Content starts

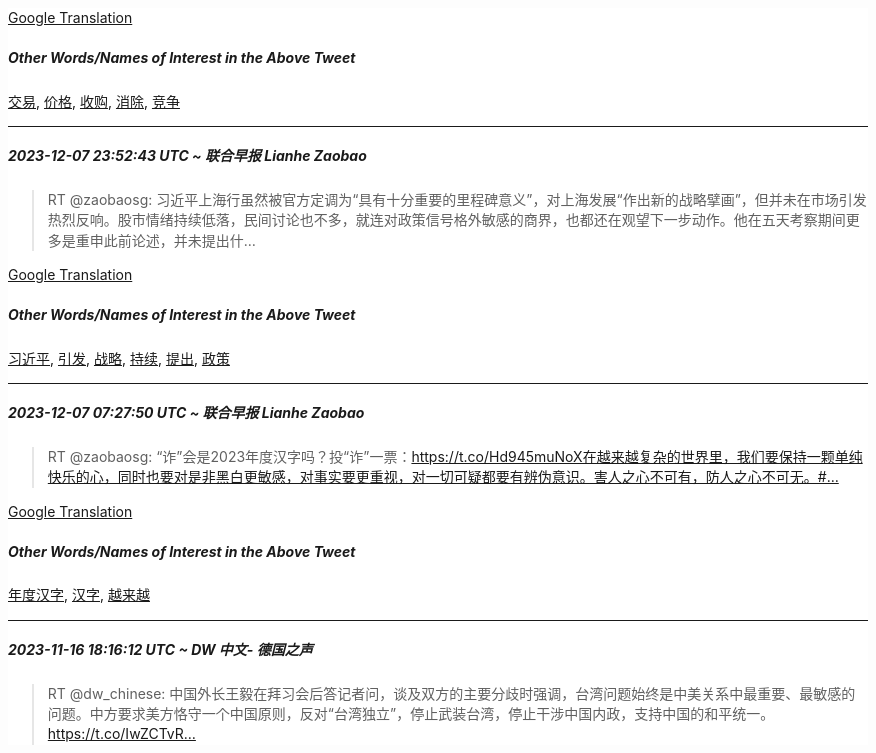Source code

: [Google Translation](https://translate.google.com/?hi=en&tab=TT&sl=zh-CN&tl=en&op=translate&text=RT+%40ChineseWSJ%3A+%E4%B8%80%E5%90%8D%E8%81%94%E9%82%A6%E6%B3%95%E5%AE%98%E5%91%A8%E4%BA%8C%E9%98%BB%E6%8C%A1JetBlue+Airways%E6%94%B6%E8%B4%ADSpirit+Airlines%EF%BC%8C%E5%B9%B6%E5%90%8C%E6%84%8F%E5%8F%B8%E6%B3%95%E9%83%A8%E7%9A%84%E6%84%8F%E8%A7%81%EF%BC%8C%E5%8D%B3%E8%BF%99%E7%AC%9438%E4%BA%BF%E7%BE%8E%E5%85%83%E7%9A%84%E4%BA%A4%E6%98%93%E5%B0%86%E6%B6%88%E9%99%A4%E4%B8%80%E4%B8%AA%E5%AF%B9%E4%BB%B7%E6%A0%BC%E6%95%8F%E6%84%9F%E7%9A%84%E6%97%85%E5%AE%A2%E6%9D%A5%E8%AF%B4%E5%BE%88%E9%87%8D%E8%A6%81%E7%9A%84%E7%AB%9E%E4%BA%89%E5%AF%B9%E6%89%8B%E3%80%82https%3A%2F%2Ft.co%2FDKeeOFBc8c+https%3A%2F%2Ft.c%E2%80%A6)
##### Other Words/Names of Interest in the Above Tweet
[交易](交易.md), [价格](价格.md), [收购](收购.md), [消除](消除.md), [竞争](竞争.md)
___
##### 2023-12-07 23:52:43 UTC ~ 联合早报 Lianhe Zaobao
> RT @zaobaosg: 习近平上海行虽然被官方定调为“具有十分重要的里程碑意义”，对上海发展“作出新的战略擘画”，但并未在市场引发热烈反响。股市情绪持续低落，民间讨论也不多，就连对政策信号格外敏感的商界，也都还在观望下一步动作。他在五天考察期间更多是重申此前论述，并未提出什…

[Google Translation](https://translate.google.com/?hi=en&tab=TT&sl=zh-CN&tl=en&op=translate&text=RT+%40zaobaosg%3A+%E4%B9%A0%E8%BF%91%E5%B9%B3%E4%B8%8A%E6%B5%B7%E8%A1%8C%E8%99%BD%E7%84%B6%E8%A2%AB%E5%AE%98%E6%96%B9%E5%AE%9A%E8%B0%83%E4%B8%BA%E2%80%9C%E5%85%B7%E6%9C%89%E5%8D%81%E5%88%86%E9%87%8D%E8%A6%81%E7%9A%84%E9%87%8C%E7%A8%8B%E7%A2%91%E6%84%8F%E4%B9%89%E2%80%9D%EF%BC%8C%E5%AF%B9%E4%B8%8A%E6%B5%B7%E5%8F%91%E5%B1%95%E2%80%9C%E4%BD%9C%E5%87%BA%E6%96%B0%E7%9A%84%E6%88%98%E7%95%A5%E6%93%98%E7%94%BB%E2%80%9D%EF%BC%8C%E4%BD%86%E5%B9%B6%E6%9C%AA%E5%9C%A8%E5%B8%82%E5%9C%BA%E5%BC%95%E5%8F%91%E7%83%AD%E7%83%88%E5%8F%8D%E5%93%8D%E3%80%82%E8%82%A1%E5%B8%82%E6%83%85%E7%BB%AA%E6%8C%81%E7%BB%AD%E4%BD%8E%E8%90%BD%EF%BC%8C%E6%B0%91%E9%97%B4%E8%AE%A8%E8%AE%BA%E4%B9%9F%E4%B8%8D%E5%A4%9A%EF%BC%8C%E5%B0%B1%E8%BF%9E%E5%AF%B9%E6%94%BF%E7%AD%96%E4%BF%A1%E5%8F%B7%E6%A0%BC%E5%A4%96%E6%95%8F%E6%84%9F%E7%9A%84%E5%95%86%E7%95%8C%EF%BC%8C%E4%B9%9F%E9%83%BD%E8%BF%98%E5%9C%A8%E8%A7%82%E6%9C%9B%E4%B8%8B%E4%B8%80%E6%AD%A5%E5%8A%A8%E4%BD%9C%E3%80%82%E4%BB%96%E5%9C%A8%E4%BA%94%E5%A4%A9%E8%80%83%E5%AF%9F%E6%9C%9F%E9%97%B4%E6%9B%B4%E5%A4%9A%E6%98%AF%E9%87%8D%E7%94%B3%E6%AD%A4%E5%89%8D%E8%AE%BA%E8%BF%B0%EF%BC%8C%E5%B9%B6%E6%9C%AA%E6%8F%90%E5%87%BA%E4%BB%80%E2%80%A6)
##### Other Words/Names of Interest in the Above Tweet
[习近平](习近平.md), [引发](引发.md), [战略](战略.md), [持续](持续.md), [提出](提出.md), [政策](政策.md)
___
##### 2023-12-07 07:27:50 UTC ~ 联合早报 Lianhe Zaobao
> RT @zaobaosg: “诈”会是2023年度汉字吗？投“诈”一票：https://t.co/Hd945muNoX在越来越复杂的世界里，我们要保持一颗单纯快乐的心，同时也要对是非黑白更敏感，对事实要更重视，对一切可疑都要有辨伪意识。害人之心不可有，防人之心不可无。#…

[Google Translation](https://translate.google.com/?hi=en&tab=TT&sl=zh-CN&tl=en&op=translate&text=RT+%40zaobaosg%3A+%E2%80%9C%E8%AF%88%E2%80%9D%E4%BC%9A%E6%98%AF2023%E5%B9%B4%E5%BA%A6%E6%B1%89%E5%AD%97%E5%90%97%EF%BC%9F%E6%8A%95%E2%80%9C%E8%AF%88%E2%80%9D%E4%B8%80%E7%A5%A8%EF%BC%9Ahttps%3A%2F%2Ft.co%2FHd945muNoX%E5%9C%A8%E8%B6%8A%E6%9D%A5%E8%B6%8A%E5%A4%8D%E6%9D%82%E7%9A%84%E4%B8%96%E7%95%8C%E9%87%8C%EF%BC%8C%E6%88%91%E4%BB%AC%E8%A6%81%E4%BF%9D%E6%8C%81%E4%B8%80%E9%A2%97%E5%8D%95%E7%BA%AF%E5%BF%AB%E4%B9%90%E7%9A%84%E5%BF%83%EF%BC%8C%E5%90%8C%E6%97%B6%E4%B9%9F%E8%A6%81%E5%AF%B9%E6%98%AF%E9%9D%9E%E9%BB%91%E7%99%BD%E6%9B%B4%E6%95%8F%E6%84%9F%EF%BC%8C%E5%AF%B9%E4%BA%8B%E5%AE%9E%E8%A6%81%E6%9B%B4%E9%87%8D%E8%A7%86%EF%BC%8C%E5%AF%B9%E4%B8%80%E5%88%87%E5%8F%AF%E7%96%91%E9%83%BD%E8%A6%81%E6%9C%89%E8%BE%A8%E4%BC%AA%E6%84%8F%E8%AF%86%E3%80%82%E5%AE%B3%E4%BA%BA%E4%B9%8B%E5%BF%83%E4%B8%8D%E5%8F%AF%E6%9C%89%EF%BC%8C%E9%98%B2%E4%BA%BA%E4%B9%8B%E5%BF%83%E4%B8%8D%E5%8F%AF%E6%97%A0%E3%80%82%23%E2%80%A6)
##### Other Words/Names of Interest in the Above Tweet
[年度汉字](年度汉字.md), [汉字](汉字.md), [越来越](越来越.md)
___
##### 2023-11-16 18:16:12 UTC ~ DW 中文- 德国之声
> RT @dw_chinese: 中国外长王毅在拜习会后答记者问，谈及双方的主要分歧时强调，台湾问题始终是中美关系中最重要、最敏感的问题。中方要求美方恪守一个中国原则，反对“台湾独立”，停止武装台湾，停止干涉中国内政，支持中国的和平统一。 https://t.co/IwZCTvR…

Content ends

**Aim of the task:**
Return every line in the items above that contains the string "联合早报", treating uppercase and lowercase as different.

**Exercise result:**
##### 2023-12-07 23:52:43 UTC ~ 联合早报 Lianhe Zaobao
##### 2023-12-07 07:27:50 UTC ~ 联合早报 Lianhe Zaobao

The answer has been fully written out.